Here is an example telegraf.conf file. 

For all other parameters please see this doc for more properties that can be configured in the Telegraf agent globally.

  1. Restart Telegraf

Once you have finalized your telegraf.conf file, you can start or reload the telegraf service using instructions from their doc.

At this point, Kafka metrics should start flowing into Sumo Logic.

Step 2: Configure Collection of Kafka Logs on each Kafka Broker node

This section provides instructions for configuring log collection for Kafka running on a non-Kubernetes environment for the Sumo Logic App for Kafka. 

By default, Kafka logs are stored in a log file. Follow the instructions below to set up log collection:

  1. Configure logging on each Kafka Broker Node
  2. Configure an Installed Collector
  3. Configure a Source

Perform the steps outlined below for each Kafka Broker node

  • By default Kafka logs (server.log and controller.log) are stored in the directory: /opt/Kafka/kafka_<VERSION>/logs

To add an Installed collector, perform the steps as defined on the page Configure an Installed Collector.

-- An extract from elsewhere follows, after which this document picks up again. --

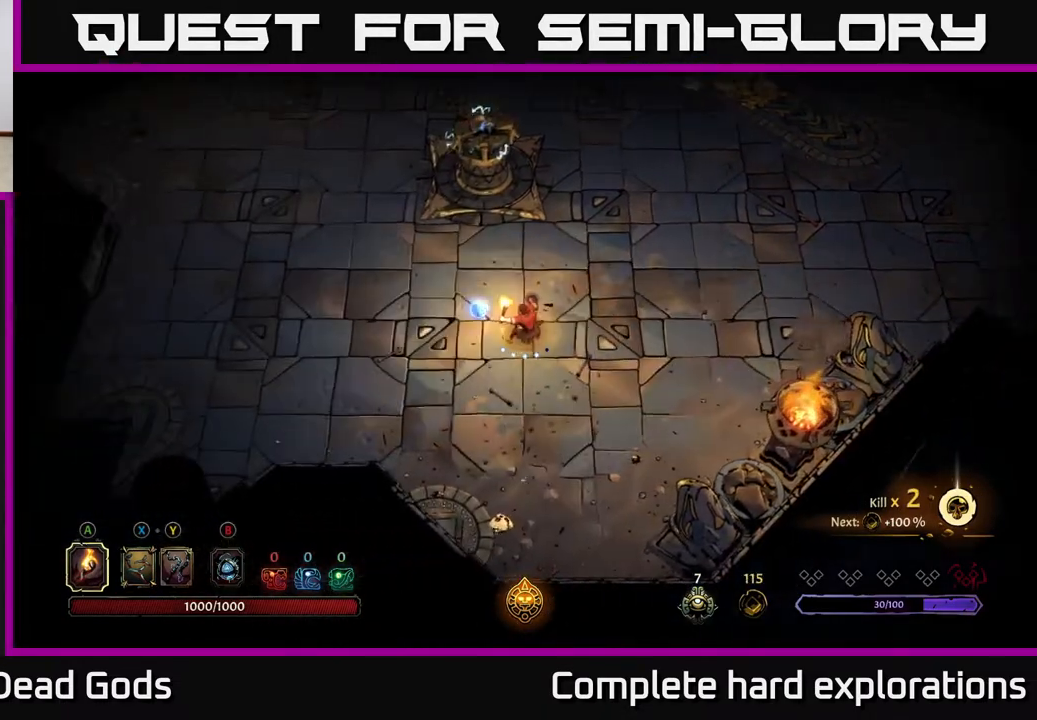
{"buttons": [], "left_stick": "left", "right_stick": "center", "events": []}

To add a Local File Source source for Kafka do the following

  1. Add a Local File Source in the installed collector configured in the previous step.

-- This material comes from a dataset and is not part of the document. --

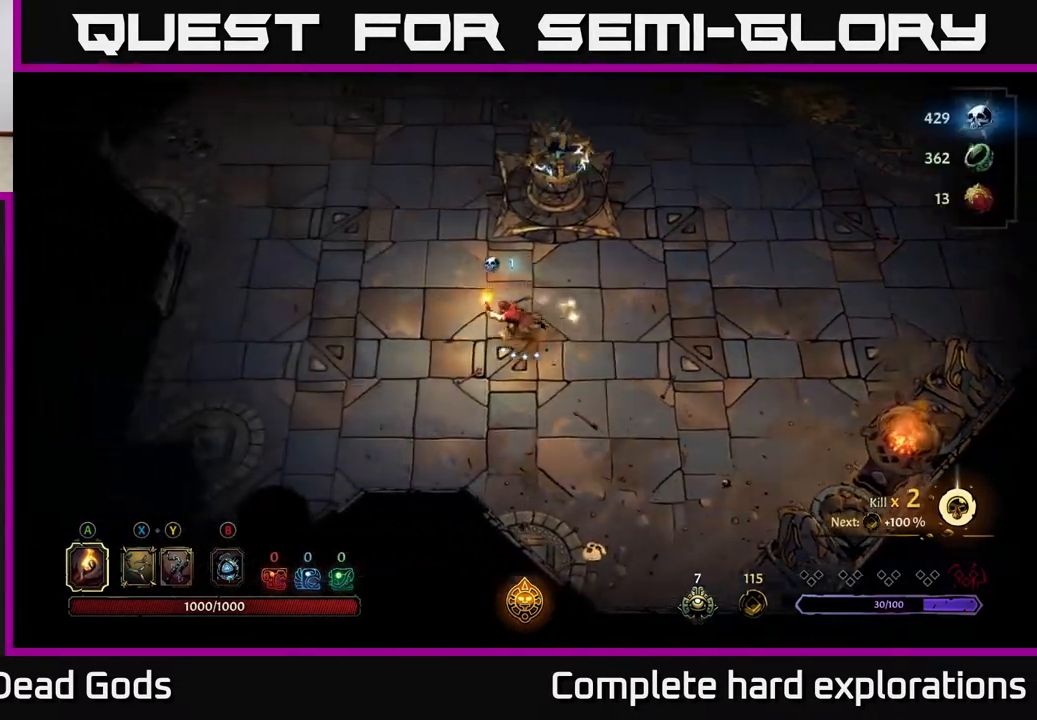
{"buttons": [], "left_stick": "up-left", "right_stick": "center", "events": [[117, "left_stick", "up-left"]]}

  2. Configure the Local File Source fields as follows:

  • Name. (Required)
  • Description. (Optional)
  • File Path (Required). Enter the path to your server.log and controller.log. The files are typically located in /opt/Kafka/kafka_<VERSION>/logs/*.log. 
  • Source Host. Sumo Logic uses the hostname assigned by the OS unless you enter a different host name
  • Source Category. Enter any string to tag the output collected from this Source, such as Kafka/Logs. (The Source Category metadata field is a fundamental building block to organize and label Sources. For details see Best Practices.)
  • Fields. Set the following fields. For more information on fields please see this document:
    • component = messaging
    • messaging_system = kafka
    • messaging_cluster = <Your_KAFKA_Cluster_Name>
    • environment = <Environment_Name>, such as Dev, QA or Prod.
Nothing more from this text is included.